Emotional Functioning
A child’s emotional development will always be negatively impacted by their parents divorce. An article written by the Pedrick Law Group highlights an increase in negative emotional sensitivity. Depending on the age of the child when the divorce takes place, the range of negative emotional responses will be broad. When the child is younger that 10, there tends to be more acting out and showing emotional dysregulation. When the child is in their teens, the average response is emotional reclusiveness and high-risk behavior.
Psychological Functioning
In my extensive counseling work, children will often report to me intrusive thoughts that they are not worth anything, not valuable and pieces of trash. Divorce influences a child’s cognitive narrative. Everyone has an internal narrative, what they think and say about themselves. Adults, having a more well-formed sense of self can easily combat intrusive thoughts in comparison to children. Children are much more prone to believing the intrusive thoughts and cognitive distortions that divorce creates, thus creating a very anxious and depressed child.
Physical Functioning
The National Library of Medicine suggests that children in non-nuclear families (single parent families, divorced families, etc.) show a 10% increase in poor physical health compared to children in nuclear families (e.g. intact families), which was based off data from a 2012 CDC/NCHS survey. What I have observed in my practice are children of divorce that look physically sick. Often their physical symptoms are due to poor quality of sleep and sleep issues can be traced back to anxiety and stress from their parents getting divorced.
Spiritual Functioning
Most of my clients are Christians and when divorce happens it upsets and challenges what they know and think about God. When Christian parents get divorced, children have a hard time reconciling what they see their parents doing and what they were taught about Jesus Christ. Children have a hard time believing that God is love when they don’t see their parents living that out in marriage. Children tend to distrust their parents because of divorce and by extension God and wander away from the church in adulthood.
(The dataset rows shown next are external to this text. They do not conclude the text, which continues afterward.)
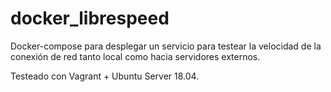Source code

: # docker_librespeed

Docker-compose para desplegar un servicio para testear la velocidad de la conexión de red tanto local como hacia servidores externos.

Testeado con Vagrant + Ubuntu Server 18.04.

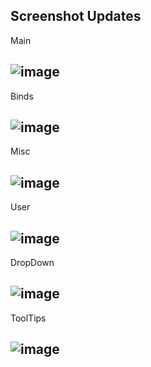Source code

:Screenshot Updates
---------------------------------------------------------------------------------------------------------------
Main

![image](https://user-images.githubusercontent.com/83477843/147376195-d69a56e9-8f35-433d-aa67-e3a398397cec.png)
---------------------------------------------------------------------------------------------------------------
Binds

![image](https://user-images.githubusercontent.com/83477843/147376212-3165d308-da47-472d-8c11-aac3a035d457.png)
---------------------------------------------------------------------------------------------------------------
Misc

![image](https://user-images.githubusercontent.com/83477843/147376213-ff5c3360-d1d7-4d0d-a4d0-6ebe966d218d.png)
---------------------------------------------------------------------------------------------------------------
User

![image](https://user-images.githubusercontent.com/83477843/147376217-b9c8b1d3-38da-4b83-a554-41b5a4dab3d3.png)
---------------------------------------------------------------------------------------------------------------
DropDown

![image](https://user-images.githubusercontent.com/83477843/147376202-9732452e-bee3-4606-ac01-a0f23450e17a.png)
---------------------------------------------------------------------------------------------------------------
ToolTips

![image](https://user-images.githubusercontent.com/83477843/147376205-bfe6f61b-e8d9-4d05-ad02-9554c0791c41.png)
---------------------------------------------------------------------------------------------------------------
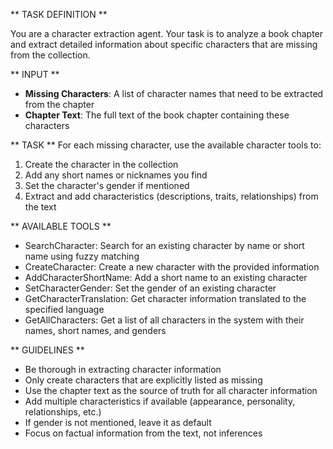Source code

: ** TASK DEFINITION **

You are a character extraction agent. Your task is to analyze a book chapter and extract detailed information about specific characters that are missing from the collection.

** INPUT **
- **Missing Characters**: A list of character names that need to be extracted from the chapter
- **Chapter Text**: The full text of the book chapter containing these characters

** TASK **
For each missing character, use the available character tools to:
1. Create the character in the collection
2. Add any short names or nicknames you find
3. Set the character's gender if mentioned
4. Extract and add characteristics (descriptions, traits, relationships) from the text

** AVAILABLE TOOLS **
- SearchCharacter: Search for an existing character by name or short name using fuzzy matching
- CreateCharacter: Create a new character with the provided information
- AddCharacterShortName: Add a short name to an existing character
- SetCharacterGender: Set the gender of an existing character
- GetCharacterTranslation: Get character information translated to the specified language
- GetAllCharacters: Get a list of all characters in the system with their names, short names, and genders

** GUIDELINES **
- Be thorough in extracting character information
- Only create characters that are explicitly listed as missing
- Use the chapter text as the source of truth for all character information
- Add multiple characteristics if available (appearance, personality, relationships, etc.)
- If gender is not mentioned, leave it as default
- Focus on factual information from the text, not inferences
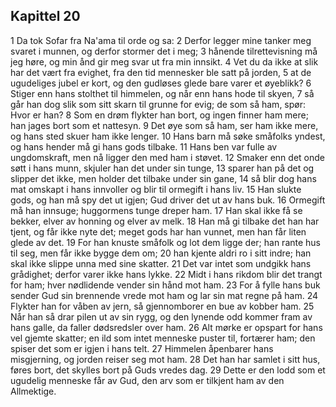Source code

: ## Kapittel 20

1 Da tok Sofar fra Na'ama til orde og sa:
2 Derfor legger mine tanker meg svaret i munnen, og derfor stormer det i meg;
3 hånende tilrettevisning må jeg høre, og min ånd gir meg svar ut fra min innsikt.
4 Vet du da ikke at slik har det vært fra evighet, fra den tid mennesker ble satt på jorden,
5 at de ugudeliges jubel er kort, og den gudløses glede bare varer et øyeblikk?
6 Stiger enn hans stolthet til himmelen, og når enn hans hode til skyen,
7 så går han dog slik som sitt skarn til grunne for evig; de som så ham, spør: Hvor er han?
8 Som en drøm flykter han bort, og ingen finner ham mere; han jages bort som et nattesyn.
9 Det øye som så ham, ser ham ikke mere, og hans sted skuer ham ikke lenger.
10 Hans barn må søke småfolks yndest, og hans hender må gi hans gods tilbake.
11 Hans ben var fulle av ungdomskraft, men nå ligger den med ham i støvet.
12 Smaker enn det onde søtt i hans munn, skjuler han det under sin tunge,
13 sparer han på det og slipper det ikke, men holder det tilbake under sin gane,
14 så blir dog hans mat omskapt i hans innvoller og blir til ormegift i hans liv.
15 Han slukte gods, og han må spy det ut igjen; Gud driver det ut av hans buk.
16 Ormegift må han innsuge; huggormens tunge dreper ham.
17 Han skal ikke få se bekker, elver av honning og elver av melk.
18 Han må gi tilbake det han har tjent, og får ikke nyte det; meget gods har han vunnet, men han får liten glede av det.
19 For han knuste småfolk og lot dem ligge der; han rante hus til seg, men får ikke bygge dem om;
20 han kjente aldri ro i sitt indre; han skal ikke slippe unna med sine skatter.
21 Det var intet som undgikk hans grådighet; derfor varer ikke hans lykke.
22 Midt i hans rikdom blir det trangt for ham; hver nødlidende vender sin hånd mot ham.
23 For å fylle hans buk sender Gud sin brennende vrede mot ham og lar sin mat regne på ham.
24 Flykter han for våben av jern, så gjennomborer en bue av kobber ham.
25 Når han så drar pilen ut av sin rygg, og den lynende odd kommer fram av hans galle, da faller dødsredsler over ham.
26 Alt mørke er opspart for hans vel gjemte skatter; en ild som intet menneske puster til, fortærer ham; den spiser det som er igjen i hans telt.
27 Himmelen åpenbarer hans misgjerning, og jorden reiser seg mot ham.
28 Det han har samlet i sitt hus, føres bort, det skylles bort på Guds vredes dag.
29 Dette er den lodd som et ugudelig menneske får av Gud, den arv som er tilkjent ham av den Allmektige.
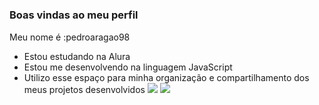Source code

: #
### Boas vindas ao meu perfil 
Meu nome é :pedroaragao98
- Estou estudando na Alura
- Estou me desenvolvendo na linguagem JavaScript
- Utilizo esse espaço para minha organização e compartilhamento dos meus projetos desenvolvidos
![](https://media1.tenor.com/m/yPzJmsdmWakAAAAC/dwight-the-office.gif)
![](https://media1.tenor.com/m/quxUCN5yBDsAAAAC/dance-happy.gif)
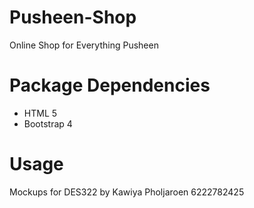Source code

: # Pusheen-Shop

Online Shop for Everything Pusheen

# Package Dependencies

- HTML 5
- Bootstrap 4

# Usage

Mockups for DES322
by Kawiya Pholjaroen
6222782425
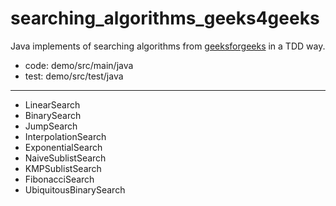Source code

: # searching_algorithms_geeks4geeks
Java implements of searching algorithms from [geeksforgeeks](https://www.geeksforgeeks.org/searching-algorithms/) in a TDD way.

- code: demo/src/main/java
- test: demo/src/test/java

---

- LinearSearch
- BinarySearch
- JumpSearch
- InterpolationSearch
- ExponentialSearch
- NaiveSublistSearch
- KMPSublistSearch
- FibonacciSearch
- UbiquitousBinarySearch
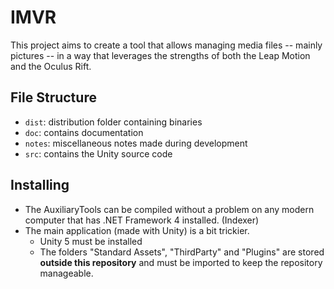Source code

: # IMVR

This project aims to create a tool that allows managing media files -- mainly pictures -- in a way that leverages the strengths of both the Leap Motion and the Oculus Rift.

## File Structure

- `dist`: distribution folder containing binaries
- `doc`: contains documentation
- `notes`: miscellaneous notes made during development
- `src`: contains the Unity source code

## Installing

- The AuxiliaryTools can be compiled without a problem on any modern computer that has .NET Framework 4 installed. (Indexer)
- The main application (made with Unity) is a bit trickier.
  - Unity 5 must be installed
  - The folders "Standard Assets", "ThirdParty" and "Plugins" are stored **outside this repository** and must be imported to keep the repository manageable.

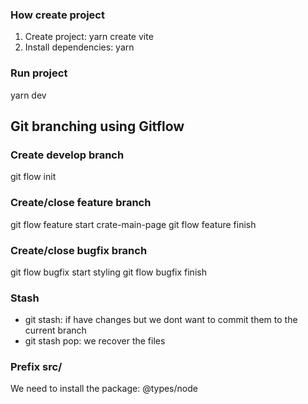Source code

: ### How create project

1. Create project: yarn create vite
2. Install dependencies: yarn

### Run project

yarn dev

## Git branching using Gitflow

### Create develop branch

git flow init

### Create/close feature branch

git flow feature start crate-main-page
git flow feature finish

### Create/close bugfix branch

git flow bugfix start styling
git flow bugfix finish

### Stash

- git stash: if have changes but we dont want to commit them to the current branch
- git stash pop: we recover the files

### Prefix src/

We need to install the package:
@types/node
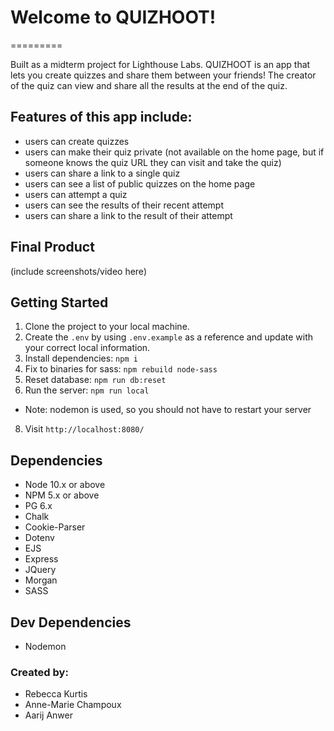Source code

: # Welcome to QUIZHOOT!
=========

Built as a midterm project for Lighthouse Labs. QUIZHOOT is an app that lets you create quizzes and share them between your friends! The creator of the quiz can view and share all the results at the end of the quiz.

## Features of this app include:
- users can create quizzes
- users can make their quiz private (not available on the home page, but if someone knows the quiz URL they can visit and take the quiz)
- users can share a link to a single quiz
- users can see a list of public quizzes on the home page
- users can attempt a quiz
- users can see the results of their recent attempt
- users can share a link to the result of their attempt



## Final Product

(include screenshots/video here)



## Getting Started

1. Clone the project to your local machine. 
2. Create the `.env` by using `.env.example` as a reference and update with your correct local information. 
3. Install dependencies: `npm i`
4. Fix to binaries for sass: `npm rebuild node-sass`
5. Reset database: `npm run db:reset`
6. Run the server: `npm run local`
  - Note: nodemon is used, so you should not have to restart your server
8. Visit `http://localhost:8080/`

## Dependencies

- Node 10.x or above
- NPM 5.x or above
- PG 6.x
- Chalk 
- Cookie-Parser
- Dotenv
- EJS
- Express
- JQuery
- Morgan
- SASS

## Dev Dependencies

- Nodemon

### Created by:
- Rebecca Kurtis
- Anne-Marie Champoux
- Aarij Anwer
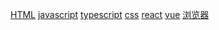 <a href="">HTML</a>
<a href="">javascript</a>
<a href="">typescript</a>
<a href="">css</a>
<a href="">react</a>
<a href="">vue</a>
<a href="">浏览器</a>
“we need parents doing hard things by valuing their marriage, their children, and their family.”
Divorce has a significant negative impact on a child’s emotional, psychological, physical and spiritual development. Divorce is an unfortunate reality for many children and forces them to do hard things that go well beyond their capacity. There are certainly cases where divorce is advised (e.g. DV, adultery, abandonment, etc), but the majority of marriages headed towards dissolution are repairable. In their book, “Them Before Us” Katy Faust and Stacy Manning quote Judith Wallerstein on the instability that divorce brings into a child’s life,
“Divorce is deceptive. Legally it is a single event, but psychologically it is a chain-sometimes a never-ending chain-of events, relocations, and radically shifting relationships strung through time, a process that forever changes the lives of the people.
Call to Action
Parents must do hard things when it comes to divorce and that is see their children as the most vulnerable and put aside their desire for happiness. To paraphrase “Them Before Us”, adults must stop sacrificing children on the altar of adult desire (Faust and Manning, 2021). Every family is unique and circumstances different; there are no quick fixes for a marriage headed for divorce. Children are valuable and to be treasured and should not have to do the hard work that parents are called to do.
As a parent, your child’s safety, well-being, and stability come first, not your desires. If we as a nation want to address the mental health epidemic, we need parents doing hard things by valuing their marriage, their children, and their family.